'''
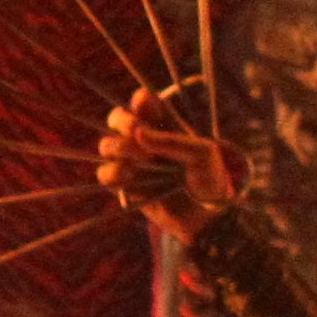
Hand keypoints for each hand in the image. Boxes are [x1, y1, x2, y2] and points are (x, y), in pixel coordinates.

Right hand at [98, 90, 237, 231]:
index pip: (143, 101)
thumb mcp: (202, 153)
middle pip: (116, 117)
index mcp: (165, 125)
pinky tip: (130, 175)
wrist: (208, 216)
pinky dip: (113, 172)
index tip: (146, 106)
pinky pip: (105, 175)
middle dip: (122, 120)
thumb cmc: (210, 179)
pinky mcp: (126, 186)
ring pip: (106, 145)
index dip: (140, 101)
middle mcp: (145, 140)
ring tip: (142, 158)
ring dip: (118, 147)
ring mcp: (133, 163)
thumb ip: (171, 141)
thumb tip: (138, 134)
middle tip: (137, 131)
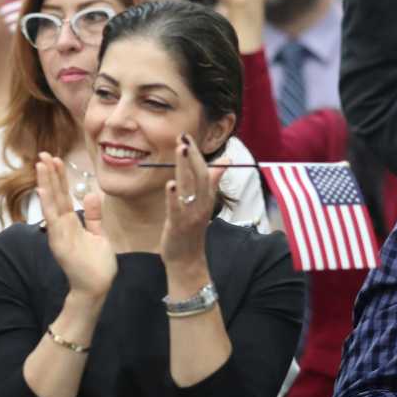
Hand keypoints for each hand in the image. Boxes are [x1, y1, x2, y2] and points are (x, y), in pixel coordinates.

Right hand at [37, 154, 116, 302]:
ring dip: (46, 183)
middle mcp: (61, 227)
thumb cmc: (96, 266)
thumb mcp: (98, 235)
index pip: (63, 195)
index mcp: (70, 224)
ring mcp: (59, 234)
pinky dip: (48, 204)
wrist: (95, 289)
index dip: (59, 177)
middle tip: (43, 153)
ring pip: (51, 203)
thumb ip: (93, 216)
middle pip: (55, 195)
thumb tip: (90, 193)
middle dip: (49, 174)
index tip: (56, 159)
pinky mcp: (60, 243)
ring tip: (41, 164)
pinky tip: (43, 190)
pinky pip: (53, 220)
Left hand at [158, 134, 224, 271]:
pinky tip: (170, 184)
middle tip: (184, 136)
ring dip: (185, 167)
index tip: (187, 135)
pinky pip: (177, 209)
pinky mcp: (179, 225)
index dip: (196, 153)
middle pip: (200, 175)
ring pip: (190, 187)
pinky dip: (173, 197)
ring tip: (181, 149)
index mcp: (206, 197)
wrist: (188, 261)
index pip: (204, 170)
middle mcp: (201, 203)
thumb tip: (226, 160)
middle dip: (192, 155)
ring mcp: (191, 214)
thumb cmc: (192, 230)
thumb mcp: (204, 203)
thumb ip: (213, 181)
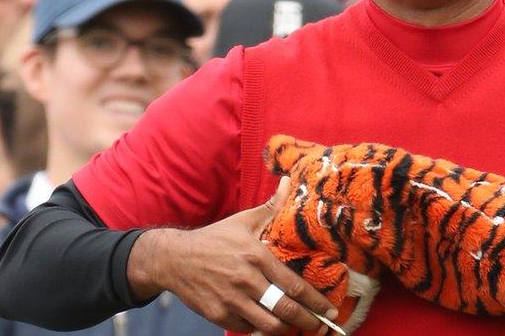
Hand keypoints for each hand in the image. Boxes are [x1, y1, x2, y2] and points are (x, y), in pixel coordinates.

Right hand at [127, 178, 336, 333]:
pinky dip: (259, 329)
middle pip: (285, 310)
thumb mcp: (243, 221)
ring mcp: (231, 301)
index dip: (316, 301)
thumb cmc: (213, 239)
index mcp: (257, 257)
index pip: (294, 285)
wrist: (174, 259)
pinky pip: (247, 329)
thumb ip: (270, 207)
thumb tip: (290, 182)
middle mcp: (246, 280)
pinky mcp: (218, 316)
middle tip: (322, 327)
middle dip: (308, 322)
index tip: (330, 309)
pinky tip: (268, 323)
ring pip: (268, 325)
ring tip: (296, 327)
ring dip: (286, 329)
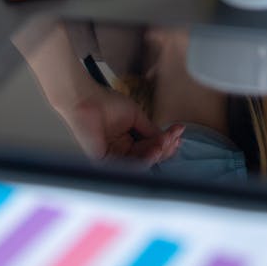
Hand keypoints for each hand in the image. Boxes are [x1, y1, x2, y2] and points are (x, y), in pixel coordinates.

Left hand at [63, 84, 183, 165]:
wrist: (87, 99)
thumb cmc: (107, 103)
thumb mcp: (135, 116)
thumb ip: (149, 129)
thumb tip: (165, 138)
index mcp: (128, 141)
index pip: (151, 147)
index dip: (166, 142)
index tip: (178, 132)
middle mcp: (123, 152)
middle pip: (149, 156)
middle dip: (165, 147)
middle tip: (174, 138)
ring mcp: (115, 158)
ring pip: (142, 163)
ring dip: (157, 152)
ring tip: (165, 142)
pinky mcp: (107, 162)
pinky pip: (129, 166)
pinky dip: (145, 158)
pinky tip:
'''
EXERCISE AIM:
Within the listing above, copy exactly the lines that start at the one with "thumb ip: (171, 141)" and continue through the one with "thumb tip: (226, 160)". Omit pictures.

REPLY:
thumb ip: (171, 141)
thumb tip: (138, 134)
middle tip: (137, 131)
Hand keypoints for each hand in the image. Boxes are [x1, y1, x2, y2] and points are (x, y), in pixel coordinates.

Right hand at [37, 154, 116, 302]:
ring dip: (46, 183)
middle mcp: (61, 227)
thumb cmc: (96, 266)
thumb mcp: (98, 235)
index pip: (63, 195)
index mcp: (70, 224)
ring mcp: (59, 234)
pinky dip: (48, 204)
wrist: (95, 289)
index dip: (59, 177)
middle tip: (43, 153)
ring pip: (51, 203)
thumb ip: (93, 216)
middle pip: (55, 195)
thumb tip: (90, 193)
middle dip: (49, 174)
index tip: (56, 159)
pinky mcp: (60, 243)
ring tip: (41, 164)
pinky tip: (43, 190)
pinky pip: (53, 220)
Left hand at [158, 134, 224, 271]:
pinky tip: (170, 184)
middle tip: (184, 136)
ring dip: (185, 167)
index tip: (187, 135)
pinky pip: (177, 209)
pinky mcp: (179, 225)
index dip: (196, 153)
middle pip: (200, 175)
ring pip: (190, 187)
pinky dip: (173, 197)
ring tip: (181, 149)
index mcp: (206, 197)
wrist: (188, 261)
index pip: (204, 170)
middle mcp: (201, 203)
thumb tip: (226, 160)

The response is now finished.